Liu Jing, Wang Yaming, Sun Xuefei, Ji Nan, Sun Shengjun, Wang Yajie, Liu Fusheng, Cui Qu, Wang Chen, Liu Yuanbo
Department of Hematology, Beijing Tiantan Hospital, Capital Medical University, Beijing 100050, P.R. China.
Department of Neurosurgery, Navy General Hospital, Beijing 100050, P.R. China.
Oncol Rep. 2017 Feb;37(2):887-894. doi: 10.3892/or.2016.5308. Epub 2016 Dec 8.
The Src homology region 2 domain-containing phosphatase-1 (SHP1) is a critical negative regulator involved in the JAK/STAT signaling pathway. The SHP1 gene has been proposed as a candidate tumor suppressor in solid and hematological malignancies and promoter methylation is an important biological process in controlling tumorigenesis. However, the detailed roles of SHP1 promoter methylation in the pathogenesis of primary central nervous system lymphoma (PCNSL) is largely unknown. In the present study, we evaluated the correlation between SHP1 expression and promoter methylation in patients with PCNSL. Thirty-three patients with PCNSL were included. We evaluated SHP1 protein expression levels by immunohistochemistry and the SHP1 promoter methylation profile by pyrosequencing analysis. For cases (n=8) with a good yield of total protein, SHP1 phosphorylation (pSHP1) and STAT3 protein expression levels were further analyzed by western blot analysis to uncover the molecular impact of SHP1 promoter methylation on downstream signaling pathways. In this study, a lower expression of SHP1 protein level was observed in 16/33 cases (48.5%) of PCNSL. SHP1 promoter methylation was predominant in 29/33 cases (87.9%) with a mean methylation level of 31.7±36.5%. The mean methylation level of the SHP1 promoter was significantly elevated in patients with a lower SHP1 protein expression, compared with those showing a higher SHP1 protein expression (50.3±38.9 vs. 14.2±24.0%, p=0.004). Further analysis showed that SHP1 protein expression was significantly decreased in patients with a higher SHP1 promoter methylation status (p=0.001), and such attenuation was correlated with a downregulation of pSHP1 (p=0.005) and an upregulation of STAT3 protein expression (p=0.020). Our data demonstrated that epigenetic alterations in the promoter region downregulated SHP1 expression in PCNSL patients. SHP1 promoter methylation was correlated with tyrosine phosphorylation and activation of transcription factor STAT3, which may contribute to the pathogenesis of PCNSL. Therapeutical regimens with epigenetic modifiers may be a potential option for patients with PCNSL.

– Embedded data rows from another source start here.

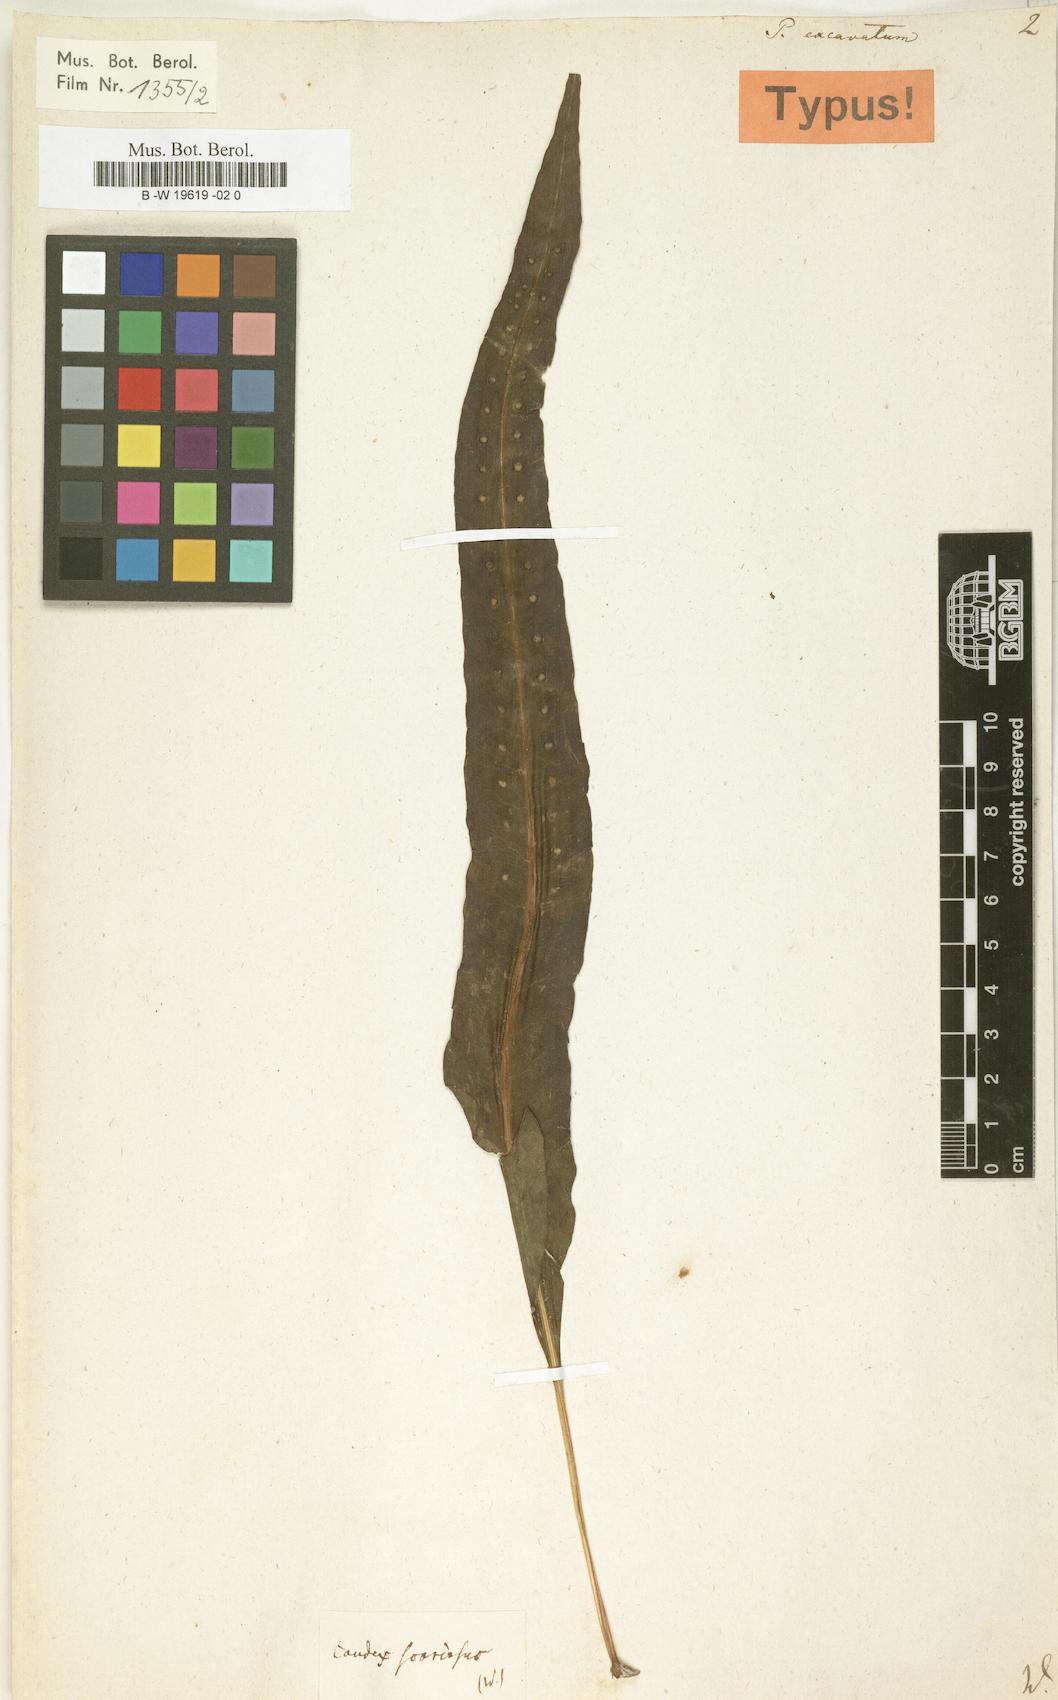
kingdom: Plantae
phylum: Tracheophyta
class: Polypodiopsida
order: Polypodiales
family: Polypodiaceae
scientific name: Polypodiaceae
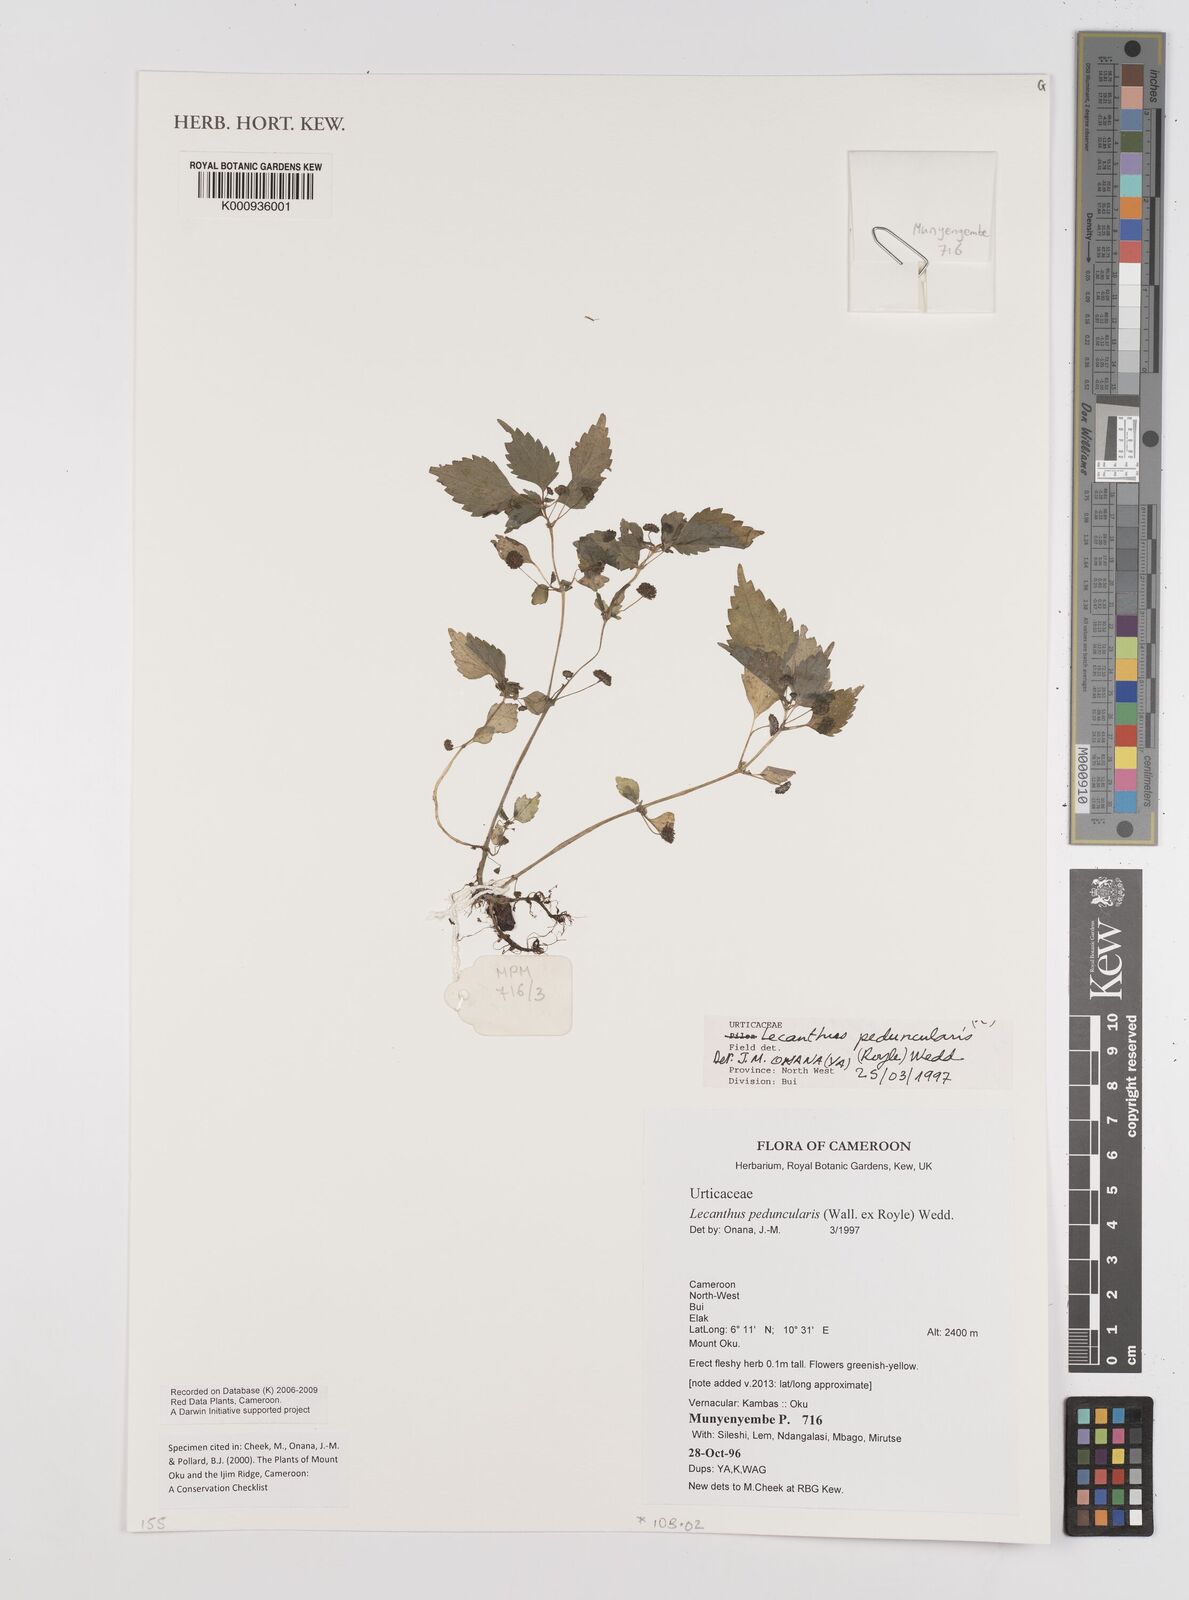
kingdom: Plantae
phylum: Tracheophyta
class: Magnoliopsida
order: Rosales
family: Urticaceae
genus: Lecanthus
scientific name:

含Src同源区2结构域的磷酸酶-1(SHP1)是参与JAK/STAT信号通路的关键负调节因子。SHP1基因已被提出作为实体瘤和血液系统恶性肿瘤的候选肿瘤抑制基因,启动子甲基化是控制肿瘤发生的重要生物学过程。然而,SHP1启动子甲基化在原发性中枢神经系统淋巴瘤(PCNSL)发病机制中的具体作用尚不清楚。在本研究中,我们评估了PCNSL患者中SHP1表达与启动子甲基化之间的相关性。纳入了33例PCNSL患者。我们通过免疫组织化学评估SHP1蛋白表达水平,并通过焦磷酸测序分析评估SHP1启动子甲基化谱。对于总蛋白产量良好的病例(n = 8),通过蛋白质印迹分析进一步分析SHP1磷酸化(pSHP1)和STAT3蛋白表达水平,以揭示SHP1启动子甲基化对下游信号通路的分子影响。在本研究中,在33例PCNSL病例中的16例(48.5%)中观察到SHP1蛋白水平表达较低。SHP1启动子甲基化在33例病例中的29例(87.9%)中占主导地位,平均甲基化水平为31.7±36.5%。与SHP1蛋白表达较高的患者相比,SHP1蛋白表达较低的患者中SHP1启动子的平均甲基化水平显著升高(50.3±38.9 vs. 14.2±24.0%,p = 0.004)。进一步分析表明,SHP1启动子甲基化状态较高的患者中SHP1蛋白表达显著降低(p = 0.001),这种减弱与pSHP1的下调(p = 0.005)和STAT3蛋白表达的上调(p = 0.020)相关。我们的数据表明,启动子区域的表观遗传改变下调了PCNSL患者中的SHP1表达。SHP1启动子甲基化与转录因子STAT3的酪氨酸磷酸化和激活相关,这可能有助于PCNSL的发病机制。使用表观遗传修饰剂的治疗方案可能是PCNSL患者的一种潜在选择。